Много других замечательных лиц попадалось на глаза Ивлину. Среди толпы он увидел троих «висельников» регента — Брольи, Бранка и Носе. На балконе дома с противоположной стороны улицы он узнал герцогиню Бриссак, красивую маркизу Бельфон, мадам Бланшфор, мадемуазелей Эспинуа и Мелён. Почти каждое окно на той стороне было занято придворными прелестницами. Дамы, про которых мы упомянули, вовсе не оставались равнодушными зрительницами: они принимали активное участие в происходящем движении, постоянно вступая в сделки с миссисипистами и маклерами улицы. Отличительной, бросающейся в глаза чертой толпы было большое число богатых одежд на совсем незнатных персонах. Это объясняется тем, что все разбогатевшие постоянно тратили деньги на драгоценные ткани и одевались в бархат, шелка, даже золото, у некоторых пуговки были из полновесного золота и серебра. Эта страсть достигла таких размеров, что в торговых домах на улице Сент-Оноре были распроданы большие запасы шёлка, бархата, парчи, кружев и вышивок и было признано необходимым ограничить это увлечение богатыми одеждами особым законом.

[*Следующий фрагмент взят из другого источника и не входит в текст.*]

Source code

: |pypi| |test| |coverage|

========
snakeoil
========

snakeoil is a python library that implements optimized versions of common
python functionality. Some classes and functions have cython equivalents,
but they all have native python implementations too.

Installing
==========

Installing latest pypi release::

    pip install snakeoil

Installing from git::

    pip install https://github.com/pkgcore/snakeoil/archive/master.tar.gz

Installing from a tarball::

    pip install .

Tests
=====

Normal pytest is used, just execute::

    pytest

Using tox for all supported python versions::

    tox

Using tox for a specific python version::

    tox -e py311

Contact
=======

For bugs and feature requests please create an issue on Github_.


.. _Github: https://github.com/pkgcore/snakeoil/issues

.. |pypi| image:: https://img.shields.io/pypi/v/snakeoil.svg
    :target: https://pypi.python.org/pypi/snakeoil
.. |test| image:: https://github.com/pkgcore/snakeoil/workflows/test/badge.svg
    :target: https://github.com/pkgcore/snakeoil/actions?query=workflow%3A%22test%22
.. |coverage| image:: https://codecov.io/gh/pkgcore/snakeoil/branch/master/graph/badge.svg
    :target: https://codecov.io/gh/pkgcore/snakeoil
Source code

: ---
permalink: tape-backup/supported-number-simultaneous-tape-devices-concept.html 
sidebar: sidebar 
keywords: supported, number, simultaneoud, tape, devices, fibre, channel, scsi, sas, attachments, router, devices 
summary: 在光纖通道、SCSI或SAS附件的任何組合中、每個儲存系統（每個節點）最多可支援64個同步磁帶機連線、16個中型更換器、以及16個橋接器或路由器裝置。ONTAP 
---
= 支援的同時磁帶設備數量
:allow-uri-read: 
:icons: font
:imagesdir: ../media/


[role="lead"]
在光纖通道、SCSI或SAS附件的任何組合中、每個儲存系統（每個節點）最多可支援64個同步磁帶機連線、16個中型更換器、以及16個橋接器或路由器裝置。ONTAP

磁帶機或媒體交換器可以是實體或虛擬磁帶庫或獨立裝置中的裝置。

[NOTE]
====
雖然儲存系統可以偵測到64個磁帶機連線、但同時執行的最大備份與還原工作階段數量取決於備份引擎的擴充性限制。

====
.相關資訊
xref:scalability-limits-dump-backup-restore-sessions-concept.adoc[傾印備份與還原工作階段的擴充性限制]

А вот произошёл смешной случай. Миссисипист, из числа мелких, одетый, однако, в голубой бархатный кафтан с золотыми шнурками и такими же пуговицами, вдруг снял его и отдал маклеру, с которым заключал сделку, в уплату за пай. Но он удержал за собой право выкупить его в течение пяти минут, и так деятельно повёл свои дела, что в указанный срок получил кафтан назад.
Дела велись действительно странным способом. Маклеры не отказывались ни отчего, кроме звонкой монеты. Молодая, прекрасная, богато одетая женщина, не имея других способов получить желаемые паи, отдавала маклеру все свои драгоценности. Один заплатил за несколько акций жалованною грамотой на титул и считал себя везунчиком. Другой предлагал закладную, третий — векселя. Дело не обходилось без недоразумений. Так, священник, торопясь заключить сделку, вручал свидетельство о погребении вместо банкового билета. Постоянно происходили забавные столкновения. Супруги, думавшие, что жёны их спокойно сидят дома, встречались с ними в толпе; слуги, которые должны были бы заниматься работой по дому, наталкивались на своих господ и госпож; служащие встречались со своими хозяевами: должники не могли скрыться от своих заимодавцев.